→ **EXERCISE**
Leave out all images and set down the records exactly as given.

(Camera calibration parameters)
+===+
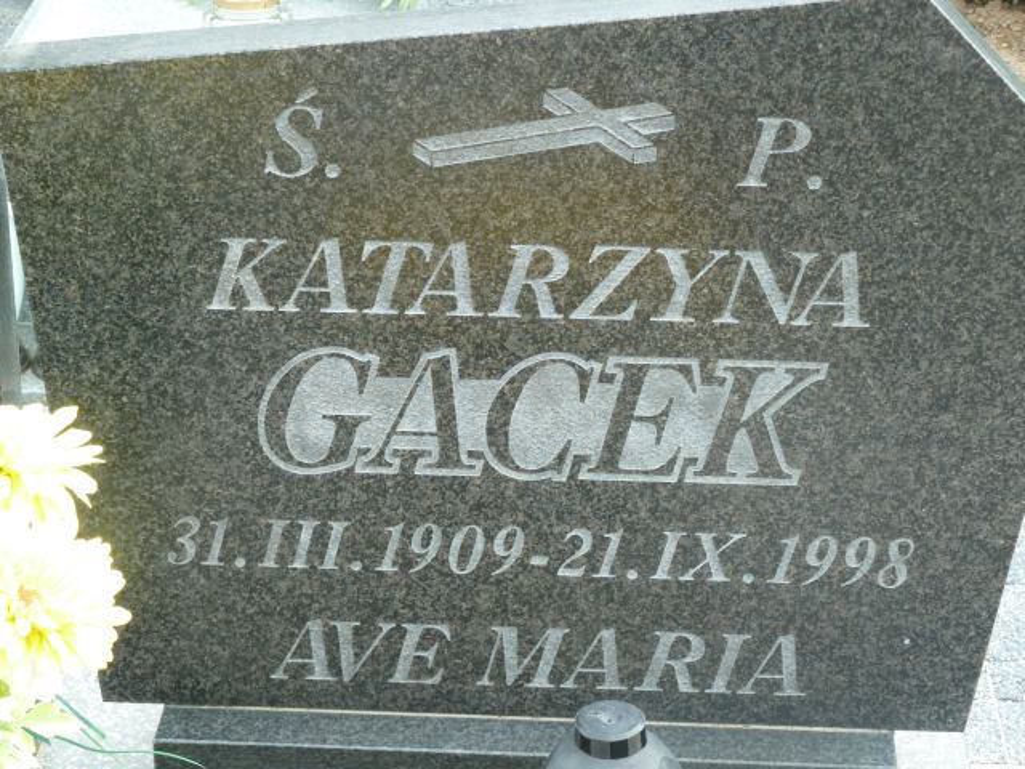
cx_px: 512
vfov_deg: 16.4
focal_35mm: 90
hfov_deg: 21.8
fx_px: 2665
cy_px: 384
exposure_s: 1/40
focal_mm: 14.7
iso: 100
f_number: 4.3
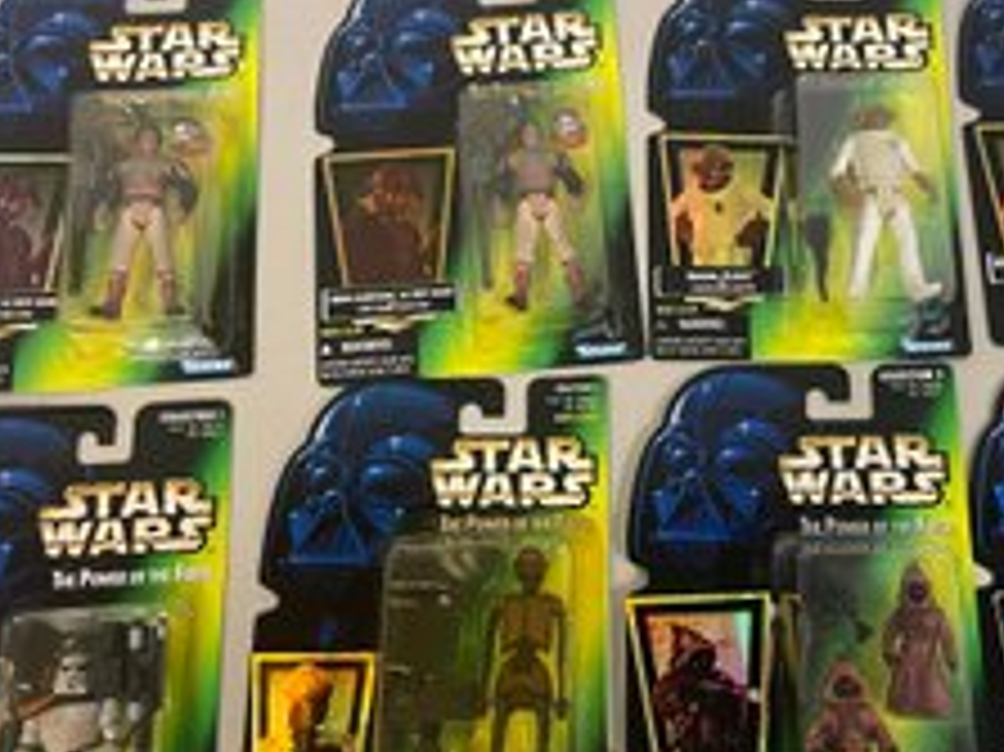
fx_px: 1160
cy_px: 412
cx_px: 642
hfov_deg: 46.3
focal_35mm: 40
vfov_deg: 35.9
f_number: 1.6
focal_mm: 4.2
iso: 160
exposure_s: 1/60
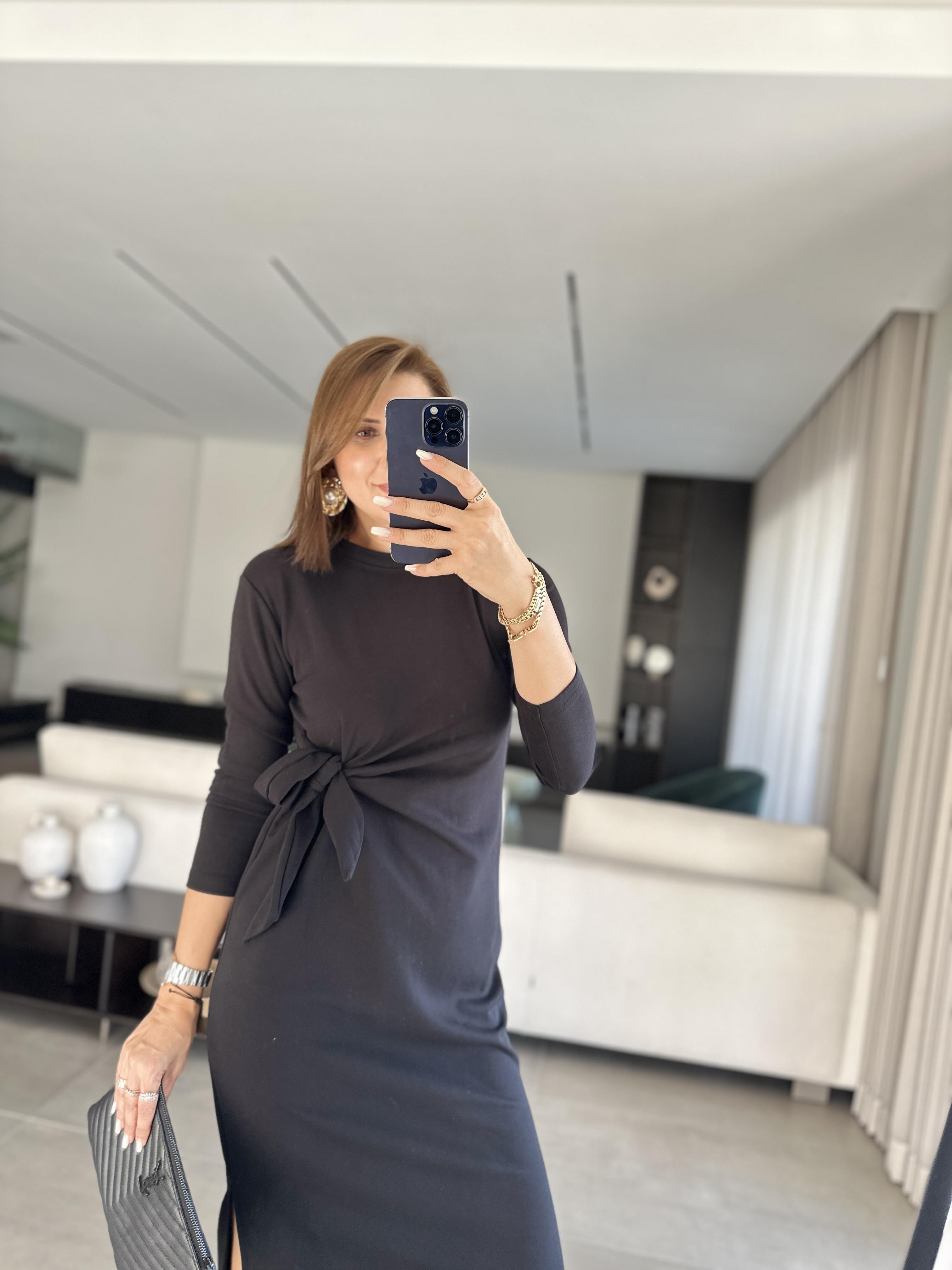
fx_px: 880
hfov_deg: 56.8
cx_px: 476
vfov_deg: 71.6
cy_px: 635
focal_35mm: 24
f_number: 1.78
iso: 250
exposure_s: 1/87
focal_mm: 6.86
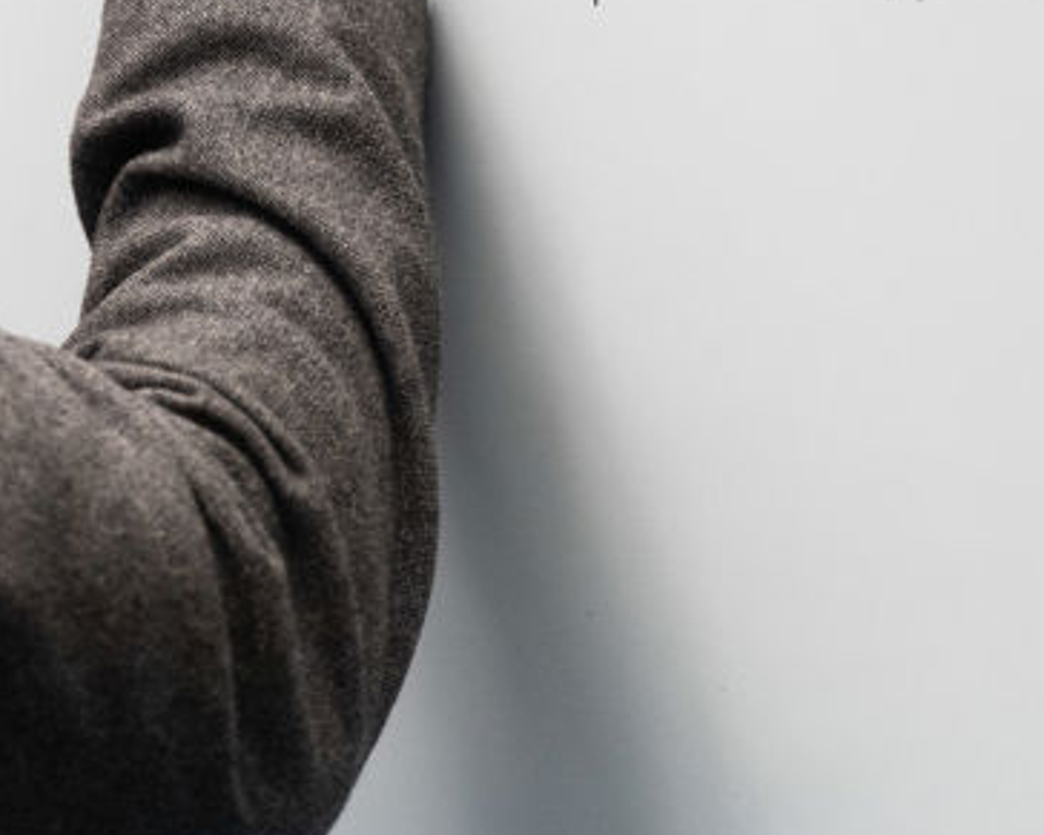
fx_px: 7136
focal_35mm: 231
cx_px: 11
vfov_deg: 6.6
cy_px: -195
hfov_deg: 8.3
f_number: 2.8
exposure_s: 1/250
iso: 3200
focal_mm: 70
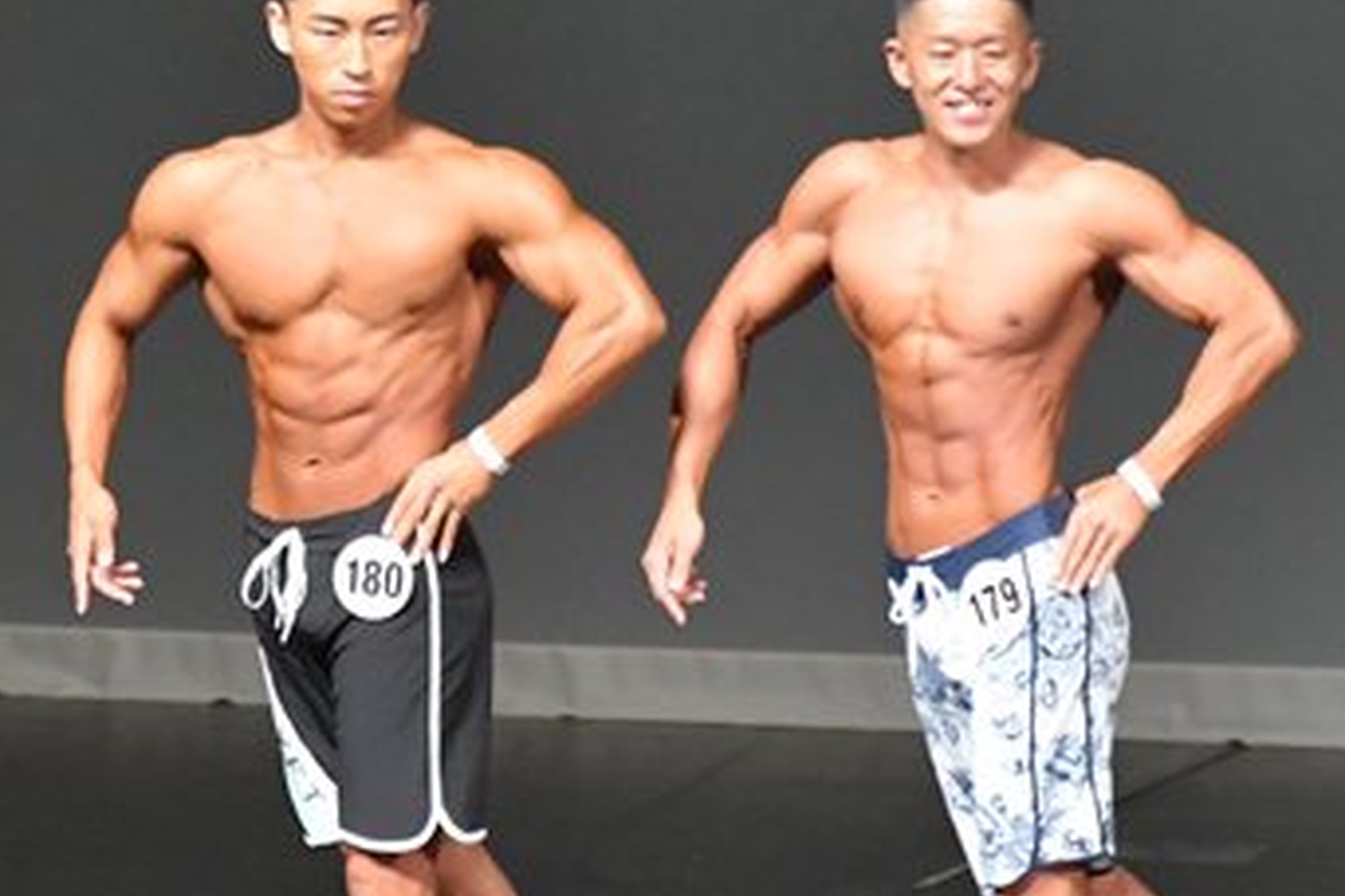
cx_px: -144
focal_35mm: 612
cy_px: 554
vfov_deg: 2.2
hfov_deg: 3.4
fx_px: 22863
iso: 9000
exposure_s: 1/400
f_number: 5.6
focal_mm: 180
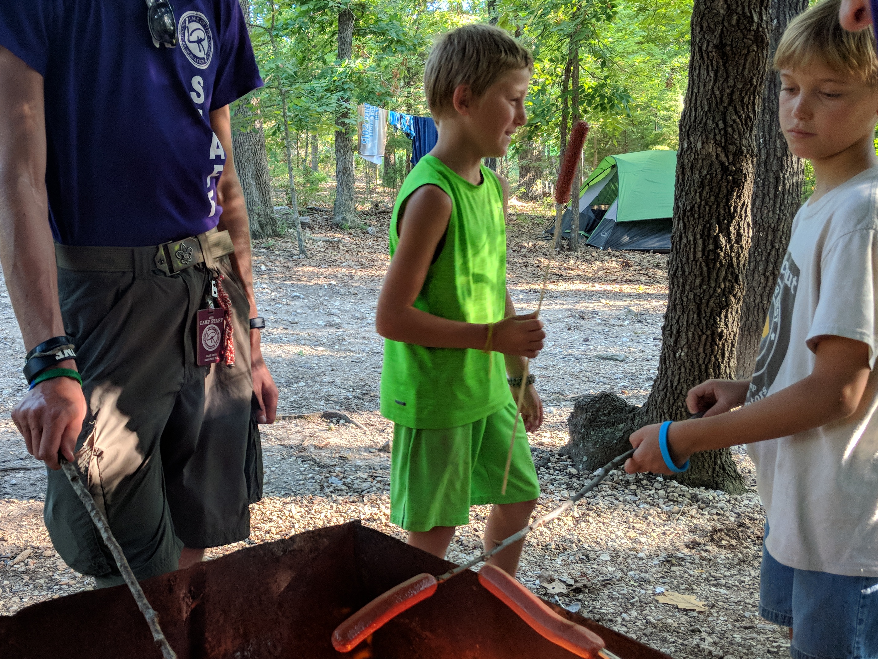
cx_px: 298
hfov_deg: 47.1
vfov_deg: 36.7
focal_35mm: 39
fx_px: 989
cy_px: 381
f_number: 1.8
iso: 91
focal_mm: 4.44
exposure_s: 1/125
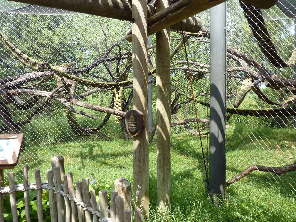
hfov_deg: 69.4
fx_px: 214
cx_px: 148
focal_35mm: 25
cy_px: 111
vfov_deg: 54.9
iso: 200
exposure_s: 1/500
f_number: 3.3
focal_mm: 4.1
+===+
→ **YOUR SOLUTION**
cx_px: 512
vfov_deg: 16.4
focal_35mm: 90
hfov_deg: 21.8
fx_px: 2665
cy_px: 384
exposure_s: 1/40
focal_mm: 14.7
iso: 100
f_number: 4.3
fx_px: 1160
cy_px: 412
cx_px: 642
hfov_deg: 46.3
focal_35mm: 40
vfov_deg: 35.9
f_number: 1.6
focal_mm: 4.2
iso: 160
exposure_s: 1/60
fx_px: 880
hfov_deg: 56.8
cx_px: 476
vfov_deg: 71.6
cy_px: 635
focal_35mm: 24
f_number: 1.78
iso: 250
exposure_s: 1/87
focal_mm: 6.86
fx_px: 7136
focal_35mm: 231
cx_px: 11
vfov_deg: 6.6
cy_px: -195
hfov_deg: 8.3
f_number: 2.8
exposure_s: 1/250
iso: 3200
focal_mm: 70
cx_px: -144
focal_35mm: 612
cy_px: 554
vfov_deg: 2.2
hfov_deg: 3.4
fx_px: 22863
iso: 9000
exposure_s: 1/400
f_number: 5.6
focal_mm: 180
cx_px: 298
hfov_deg: 47.1
vfov_deg: 36.7
focal_35mm: 39
fx_px: 989
cy_px: 381
f_number: 1.8
iso: 91
focal_mm: 4.44
exposure_s: 1/125
hfov_deg: 69.4
fx_px: 214
cx_px: 148
focal_35mm: 25
cy_px: 111
vfov_deg: 54.9
iso: 200
exposure_s: 1/500
f_number: 3.3
focal_mm: 4.1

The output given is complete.